Kubernetes enables developers to build distributed applications and systems in a way that was infinitely more difficult in decades prior. Kubernetes’ declarative philosophy exemplifies the modern trend towards declarative tooling, and away from imperative tooling. Even the most popular and widely used infrastructure management tools are all rooted in marketing themselves as declarative tools – Terraform makes clear that you just need to “describe an intended goal rather than the steps to reach that goal.” All of this is with good reason – imperative tooling gives you more flexibility, but puts more burden on the users and produces more bugs. Declarative tooling makes the things that should be easy, easy.

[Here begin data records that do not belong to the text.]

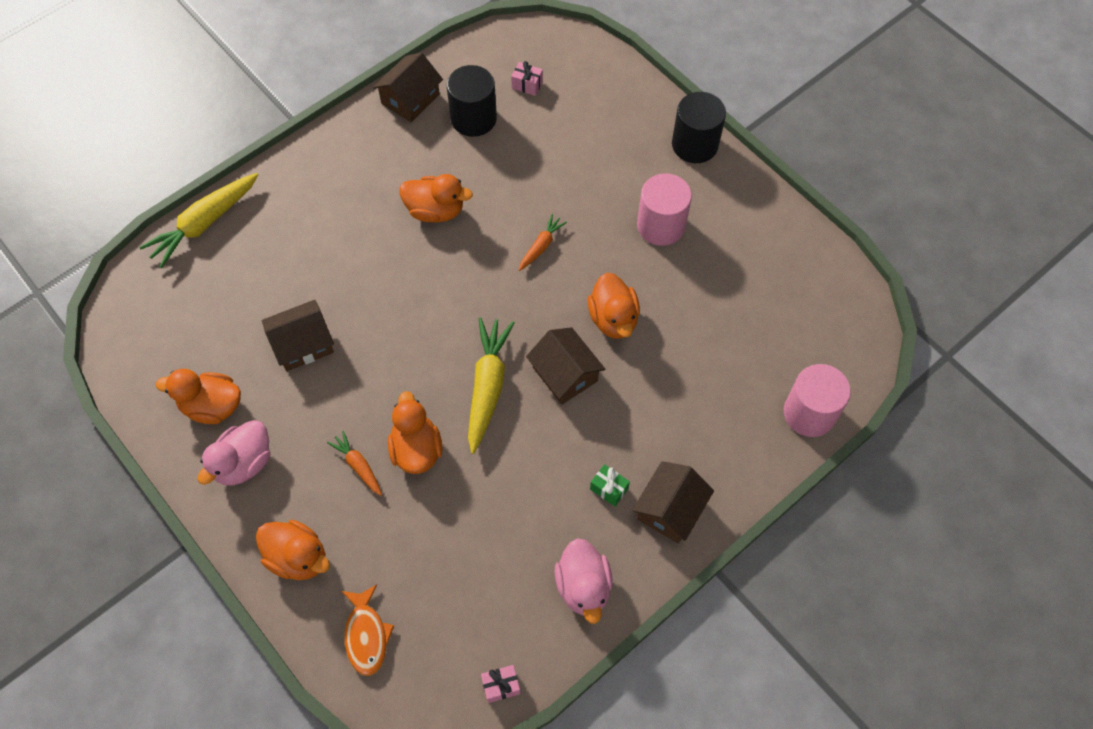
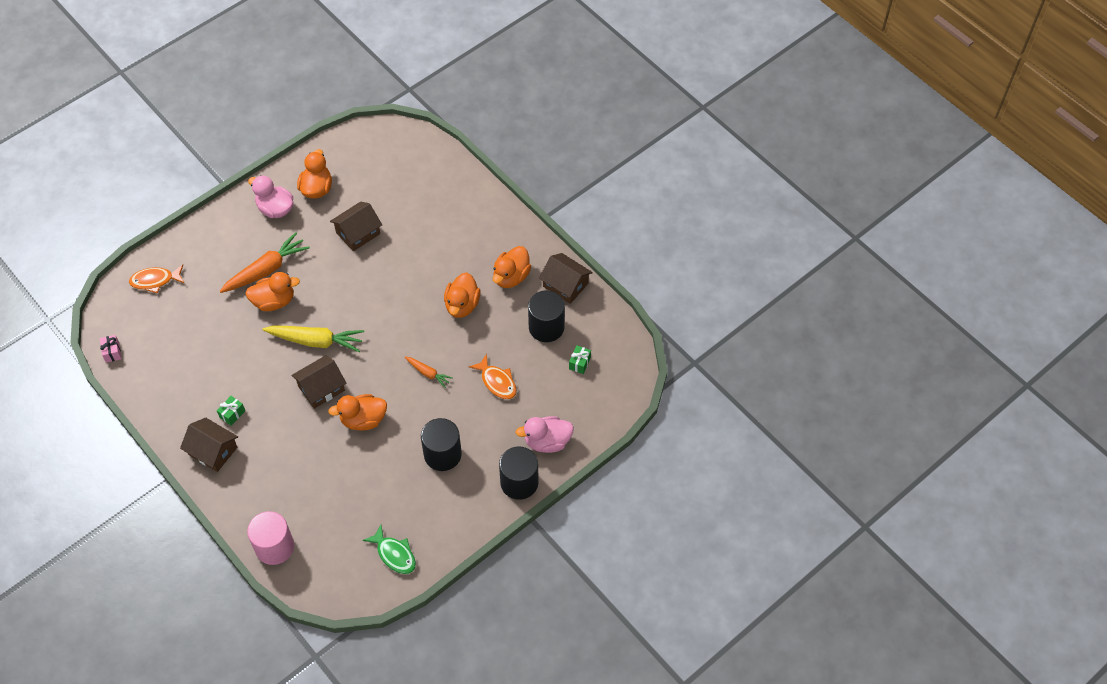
camera: 90 degrees right, 5 degrees down
(204, 224) = (456, 170): yellow carrot -> none
(298, 557) = (209, 242): orange duck -> orange duck (511, 277)
(303, 344) = (358, 233): brown house -> brown house turned 75 degrees clockwise
(358, 466) = (266, 270): orange carrot -> orange carrot, size x1.88
(527, 85) = (579, 363): pink gift -> green gift
(554, 169) = (497, 382): none -> orange fish
(583, 586) = (167, 398): pink duck -> pink duck (547, 442)
(661, 225) = (442, 454): pink cylinder -> black cylinder
(803, 272) = (394, 554): none -> green fish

With all of this being said, it’s clear that GPT-4 and the LLMs around it are an evolution in declarative tooling. Understandably, there was a sort of Bret Victor-esque shock when Greg Brockman demoed GPT-4 producing working code for a wireframe he drew in his notebook. These tools are incredibly powerful, and their inherently declarative nature will allow us to build bigger and better things.

As always, it’s important to remember that these are tools, and any sufficiently powerful tool needs to be used with caution. As I’ve laid out in my small experiment of building a Chrome extension, GPT-4 is plenty capable, but it still requires a steady hand. These tools are not at the level of L4 or L5 autonomous vehicles – you still need an alert and engaged driver at the wheel. But, if you remain curious and use these tools as accelerators for your own learning and building, I think we’re going to achieve some great things in the near and far future.